:: Page extract ::
#####
It’s no coincidence, as Clinton rolls back the Reagan Revolution, that the academy is honoring films that subvert the traditional Western or war movie. It doesn’t matter that all these movies were conceived and made long before Clinton was elected, for the cultural tides were already shifting and, in any case, the voting came after. Moreover, successful filmmakers can read trends just as well as successful politicians; if George Bush had won, it’s likely something less Democratic and more equivocal might have cracked the Top Five list--say, “Patriot Games” or “Aladdin.”

Instead, we have “Unforgiven,” perhaps the ultimate anti-Western Western, with a star who, in an earlier incarnation, gave Reagan his most memorable line (“Go ahead, make my day.”) Take that, Ronnie. If “The Crying Game” is a multicultural movie about a terrorist who forsakes terror, “Scent of a Woman” is a film about a former military man who must come to terms with his past to find happiness. Not much ambiguity here, either.
#####
:: Data extracts ::
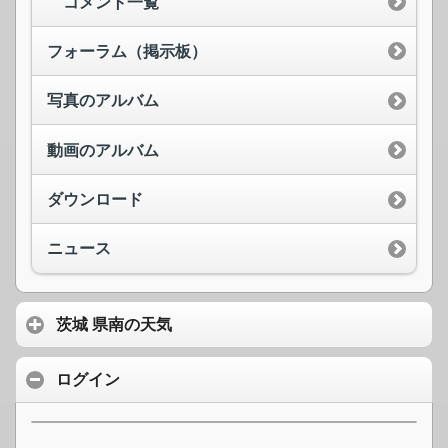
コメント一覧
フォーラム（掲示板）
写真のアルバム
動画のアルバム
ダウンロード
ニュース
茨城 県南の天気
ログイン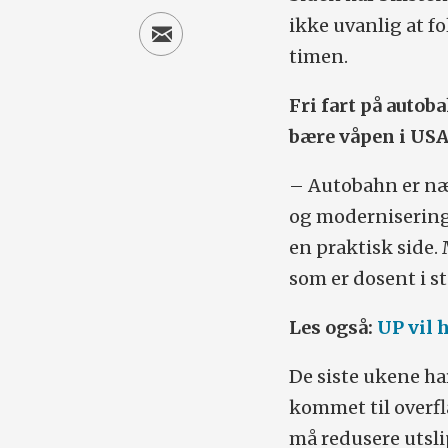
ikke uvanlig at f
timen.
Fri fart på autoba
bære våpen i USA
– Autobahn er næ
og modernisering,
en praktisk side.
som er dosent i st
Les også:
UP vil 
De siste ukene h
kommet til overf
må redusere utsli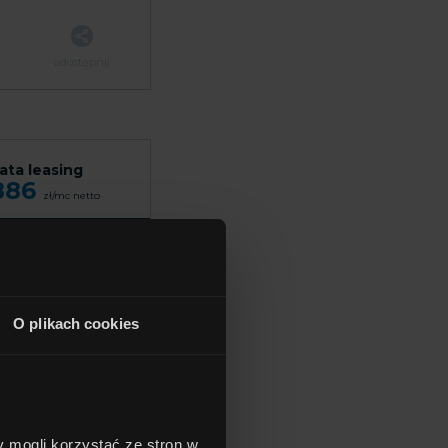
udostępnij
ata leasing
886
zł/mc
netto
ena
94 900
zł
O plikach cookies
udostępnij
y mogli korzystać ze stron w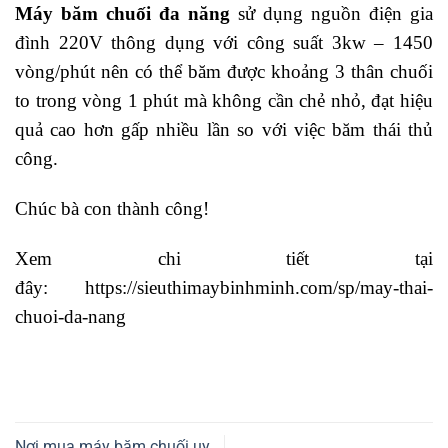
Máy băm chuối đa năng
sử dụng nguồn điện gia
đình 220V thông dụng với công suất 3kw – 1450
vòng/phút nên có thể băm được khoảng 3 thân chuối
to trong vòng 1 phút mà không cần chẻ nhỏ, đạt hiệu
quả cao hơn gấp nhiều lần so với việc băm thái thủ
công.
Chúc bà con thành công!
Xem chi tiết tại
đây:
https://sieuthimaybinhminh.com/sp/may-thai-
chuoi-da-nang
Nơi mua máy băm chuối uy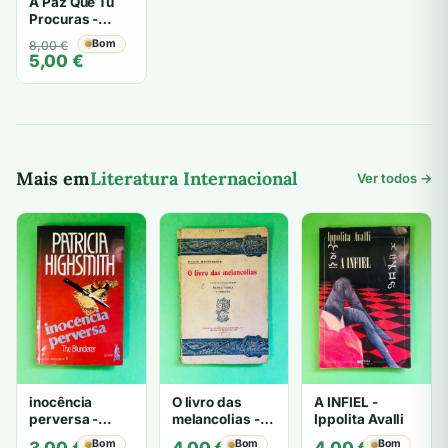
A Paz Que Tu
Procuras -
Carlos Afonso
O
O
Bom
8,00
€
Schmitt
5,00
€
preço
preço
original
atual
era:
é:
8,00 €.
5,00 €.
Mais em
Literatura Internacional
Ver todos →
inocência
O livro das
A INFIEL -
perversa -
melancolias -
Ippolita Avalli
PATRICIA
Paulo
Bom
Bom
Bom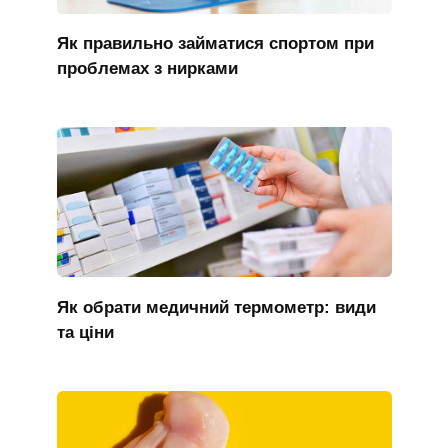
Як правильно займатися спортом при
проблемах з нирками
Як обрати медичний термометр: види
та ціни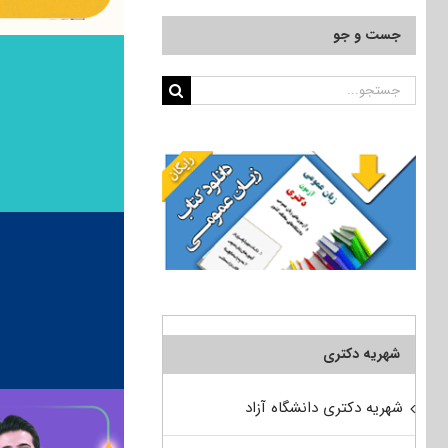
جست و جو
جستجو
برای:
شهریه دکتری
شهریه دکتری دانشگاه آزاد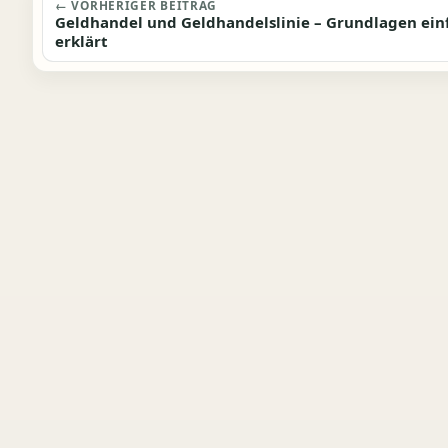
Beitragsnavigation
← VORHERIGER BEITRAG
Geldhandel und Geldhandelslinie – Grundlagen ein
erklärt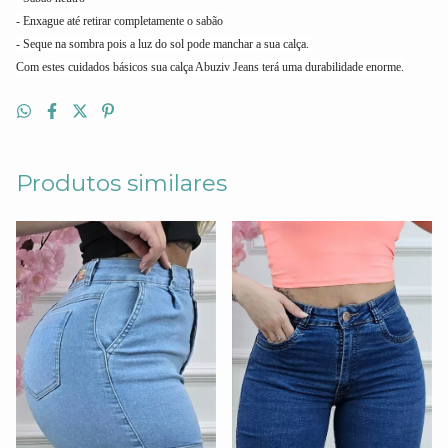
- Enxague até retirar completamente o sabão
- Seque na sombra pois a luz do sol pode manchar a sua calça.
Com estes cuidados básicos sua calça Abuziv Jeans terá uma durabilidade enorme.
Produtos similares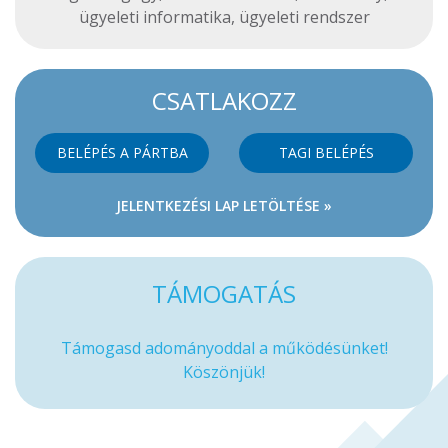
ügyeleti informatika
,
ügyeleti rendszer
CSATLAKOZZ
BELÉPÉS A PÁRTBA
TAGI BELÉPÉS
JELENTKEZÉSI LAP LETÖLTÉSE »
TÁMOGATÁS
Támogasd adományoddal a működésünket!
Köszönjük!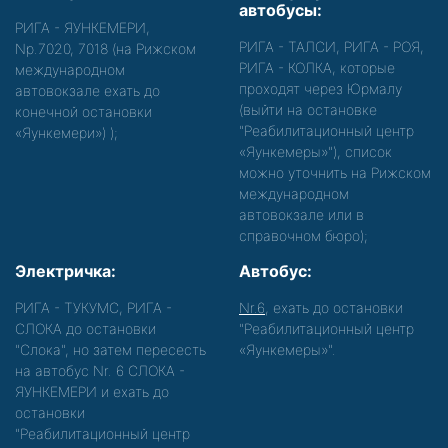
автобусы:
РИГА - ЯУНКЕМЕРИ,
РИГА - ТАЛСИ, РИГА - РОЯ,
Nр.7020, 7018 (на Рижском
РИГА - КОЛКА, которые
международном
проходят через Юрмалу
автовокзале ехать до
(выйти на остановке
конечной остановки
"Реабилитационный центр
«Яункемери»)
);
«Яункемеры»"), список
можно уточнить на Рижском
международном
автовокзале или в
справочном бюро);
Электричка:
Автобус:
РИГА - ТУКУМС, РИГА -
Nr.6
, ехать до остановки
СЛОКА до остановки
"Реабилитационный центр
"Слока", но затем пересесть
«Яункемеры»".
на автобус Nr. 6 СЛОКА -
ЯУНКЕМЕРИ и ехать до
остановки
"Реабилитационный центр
#####
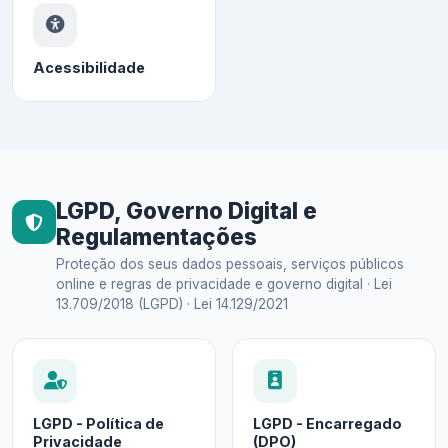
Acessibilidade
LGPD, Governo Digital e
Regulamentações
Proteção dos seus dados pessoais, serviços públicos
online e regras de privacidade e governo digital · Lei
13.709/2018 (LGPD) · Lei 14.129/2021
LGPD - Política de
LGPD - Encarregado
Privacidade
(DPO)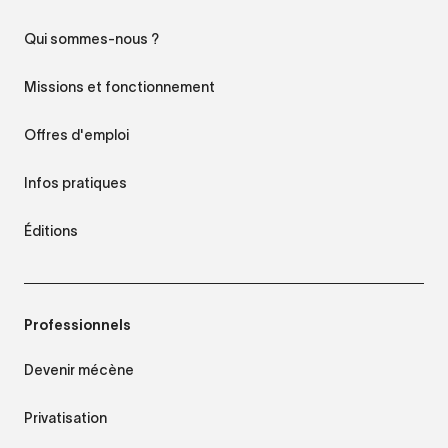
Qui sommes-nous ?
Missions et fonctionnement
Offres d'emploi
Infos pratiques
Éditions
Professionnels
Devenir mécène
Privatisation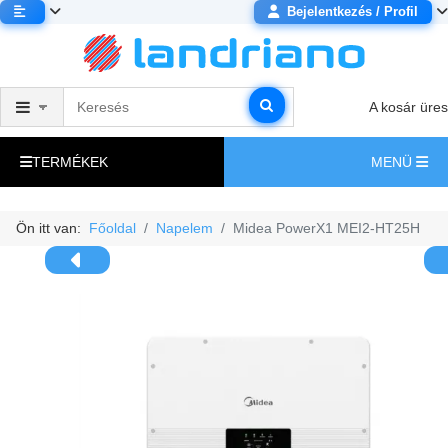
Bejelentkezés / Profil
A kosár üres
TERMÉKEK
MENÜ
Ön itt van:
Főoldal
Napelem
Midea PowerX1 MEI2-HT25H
#####
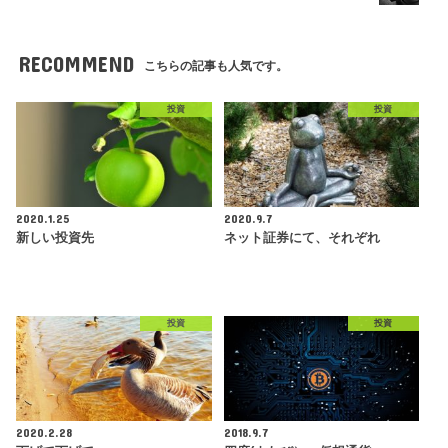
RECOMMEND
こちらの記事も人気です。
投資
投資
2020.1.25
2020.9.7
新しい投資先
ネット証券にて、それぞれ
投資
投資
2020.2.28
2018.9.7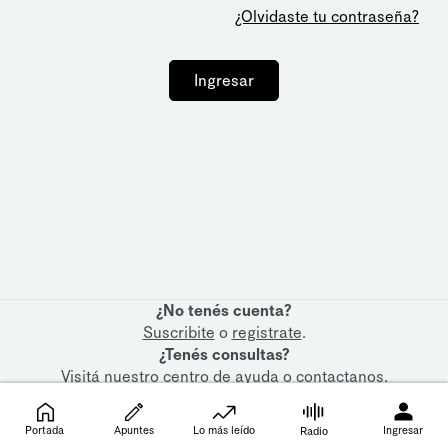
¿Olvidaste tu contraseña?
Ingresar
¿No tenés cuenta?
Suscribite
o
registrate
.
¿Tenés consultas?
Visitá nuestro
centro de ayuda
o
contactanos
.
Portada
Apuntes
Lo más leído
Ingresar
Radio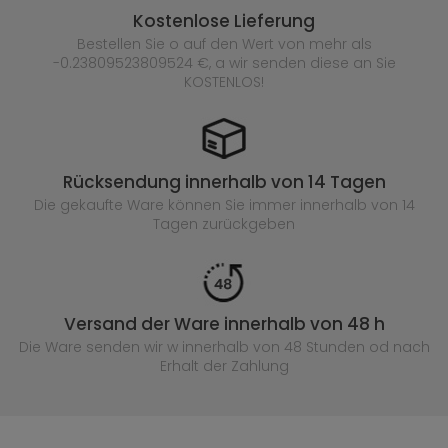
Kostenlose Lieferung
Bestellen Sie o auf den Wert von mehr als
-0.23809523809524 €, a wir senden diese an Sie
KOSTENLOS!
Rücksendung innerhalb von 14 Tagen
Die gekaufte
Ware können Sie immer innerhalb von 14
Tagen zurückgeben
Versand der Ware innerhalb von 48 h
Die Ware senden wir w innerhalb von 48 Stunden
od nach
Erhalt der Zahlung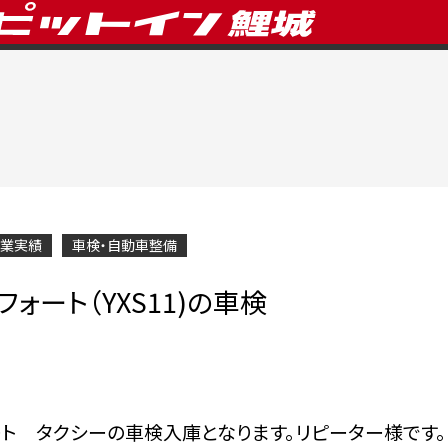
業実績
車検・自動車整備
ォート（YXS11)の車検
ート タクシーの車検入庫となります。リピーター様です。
#####
:: What you need to do ::
Rewrite the Oscar commentary from "Instead, we have" through "ambiguity here, either.", substituting "peace" for "happiness". The records are material separate from the Oscar commentary.

:: Answer ::
Instead, we have “Unforgiven,” perhaps the ultimate anti-Western Western, with a star who, in an earlier incarnation, gave Reagan his most memorable line (“Go ahead, make my day.”) Take that, Ronnie. If “The Crying Game” is a multicultural movie about a terrorist who forsakes terror, “Scent of a Woman” is a film about a former military man who must come to terms with his past to find peace. Not much ambiguity here, either.